What to do
The listing must be copied out in full and exactly; no images go with it.

Record set
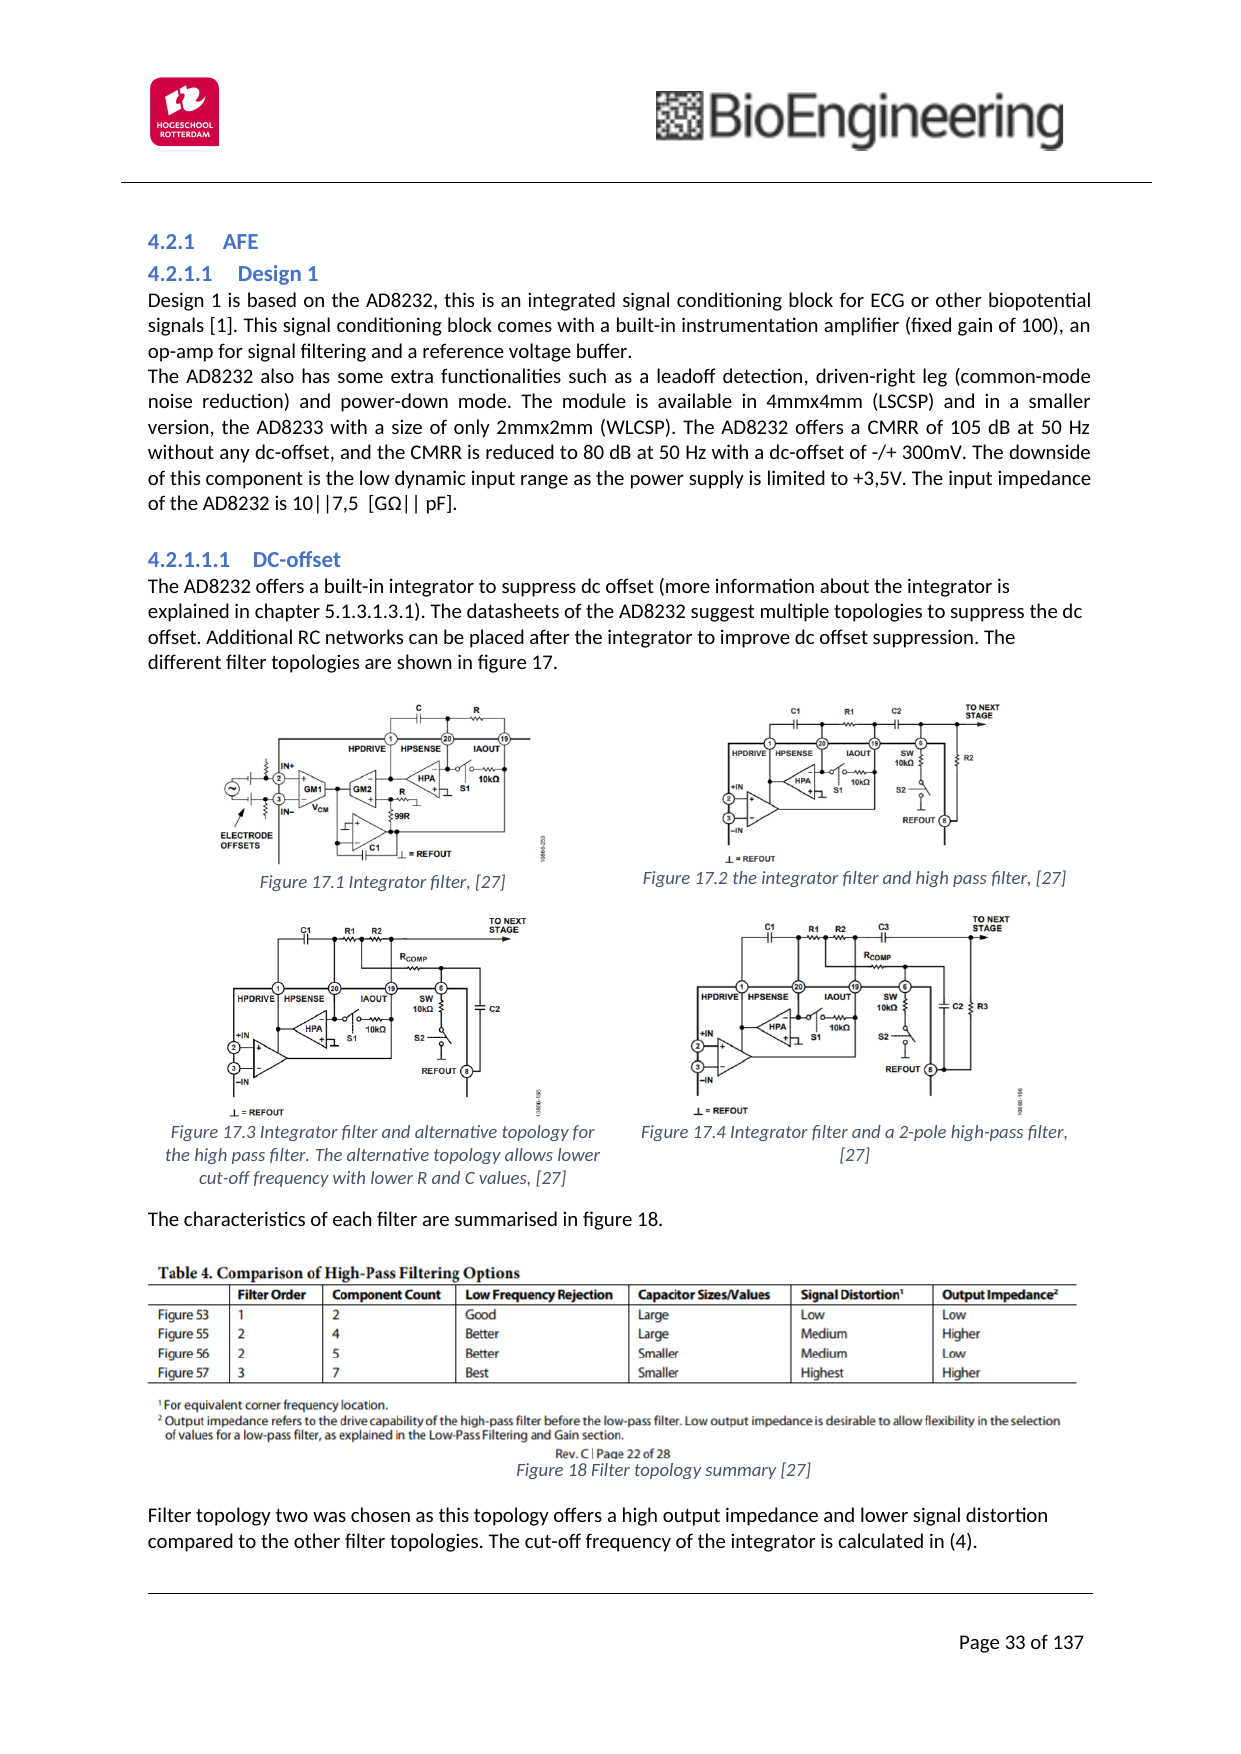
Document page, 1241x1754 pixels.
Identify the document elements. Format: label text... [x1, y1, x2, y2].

picture [215, 700, 552, 871]
subtitle DC-offset [148, 545, 1093, 573]
text The AD8232 offers a built-in integrator to suppress dc offset (more information about the integrator is explained in chapter 5.1.3.1.3.1). The datasheets of the AD8232 suggest multiple topologies to suppress the dc offset. Additional RC networks can be placed after the integrator to improve dc offset suppression. The different filter topologies are shown in figure 17. [148, 573, 1093, 675]
table_header Figure 17.2 the integrator filter and high pass filter, [27] [620, 700, 1092, 911]
table_header Figure 17.1 Integrator filter, [27] [148, 700, 619, 911]
text The characteristics of each filter are summarised in figure 18. [148, 1206, 1093, 1232]
text Figure 18 Filter topology summary [27] [236, 1459, 1093, 1482]
table_cell Figure 17.3 Integrator filter and alternative topology for the high pass filter. The alternative topology allows lower cut-off frequency with lower R and C values, [27] [148, 911, 619, 1206]
text Filter topology two was chosen as this topology offers a high output impedance and lower signal distortion compared to the other filter topologies. The cut-off frequency of the integrator is calculated in (4). [148, 1502, 1093, 1553]
picture [682, 910, 1029, 1120]
picture [221, 910, 547, 1120]
picture [709, 700, 1002, 867]
text The AD8232 also has some extra functionalities such as a leadoff detection, driven-right leg (common-mode noise reduction) and power-down mode. The module is available in 4mmx4mm (LSCSP) and in a smaller version, the AD8233 with a size of only 2mmx2mm (WLCSP). The AD8232 offers a CMRR of 105 dB at 50 Hz without any dc-offset, and the CMRR is reduced to 80 dB at 50 Hz with a dc-offset of -/+ 300mV. The downside of this component is the low dynamic input range as the power supply is limited to +3,5V. The input impedance of the AD8232 is 10||7,5 [GΩ|| pF]. [148, 363, 1093, 516]
text Design 1 is based on the AD8232, this is an integrated signal conditioning block for ECG or other biopotential signals [1]. This signal conditioning block comes with a built-in instrumentation amplifier (fixed gain of 100), an op-amp for signal filtering and a reference voltage buffer. [148, 287, 1093, 363]
picture [656, 91, 1064, 151]
subtitle Design 1 [148, 259, 1093, 287]
picture [147, 73, 222, 151]
subtitle AFE [148, 227, 1093, 255]
picture [147, 1257, 1093, 1459]
table_cell Figure 17.4 Integrator filter and a 2-pole high-pass filter, [27] [620, 911, 1092, 1206]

Answer to this task
Document page, 1241x1754 pixels.
Identify the document elements. Format: label text... [x1, y1, x2, y2].

picture [215, 700, 552, 871]
subtitle DC-offset [148, 545, 1093, 573]
text The AD8232 offers a built-in integrator to suppress dc offset (more information about the integrator is explained in chapter 5.1.3.1.3.1). The datasheets of the AD8232 suggest multiple topologies to suppress the dc offset. Additional RC networks can be placed after the integrator to improve dc offset suppression. The different filter topologies are shown in figure 17. [148, 573, 1093, 675]
table_header Figure 17.2 the integrator filter and high pass filter, [27] [620, 700, 1092, 911]
table_header Figure 17.1 Integrator filter, [27] [148, 700, 619, 911]
text The characteristics of each filter are summarised in figure 18. [148, 1206, 1093, 1232]
text Figure 18 Filter topology summary [27] [236, 1459, 1093, 1482]
table_cell Figure 17.3 Integrator filter and alternative topology for the high pass filter. The alternative topology allows lower cut-off frequency with lower R and C values, [27] [148, 911, 619, 1206]
text Filter topology two was chosen as this topology offers a high output impedance and lower signal distortion compared to the other filter topologies. The cut-off frequency of the integrator is calculated in (4). [148, 1502, 1093, 1553]
picture [682, 910, 1029, 1120]
picture [221, 910, 547, 1120]
picture [709, 700, 1002, 867]
text The AD8232 also has some extra functionalities such as a leadoff detection, driven-right leg (common-mode noise reduction) and power-down mode. The module is available in 4mmx4mm (LSCSP) and in a smaller version, the AD8233 with a size of only 2mmx2mm (WLCSP). The AD8232 offers a CMRR of 105 dB at 50 Hz without any dc-offset, and the CMRR is reduced to 80 dB at 50 Hz with a dc-offset of -/+ 300mV. The downside of this component is the low dynamic input range as the power supply is limited to +3,5V. The input impedance of the AD8232 is 10||7,5 [GΩ|| pF]. [148, 363, 1093, 516]
text Design 1 is based on the AD8232, this is an integrated signal conditioning block for ECG or other biopotential signals [1]. This signal conditioning block comes with a built-in instrumentation amplifier (fixed gain of 100), an op-amp for signal filtering and a reference voltage buffer. [148, 287, 1093, 363]
picture [656, 91, 1064, 151]
subtitle Design 1 [148, 259, 1093, 287]
picture [147, 73, 222, 151]
subtitle AFE [148, 227, 1093, 255]
picture [147, 1257, 1093, 1459]
table_cell Figure 17.4 Integrator filter and a 2-pole high-pass filter, [27] [620, 911, 1092, 1206]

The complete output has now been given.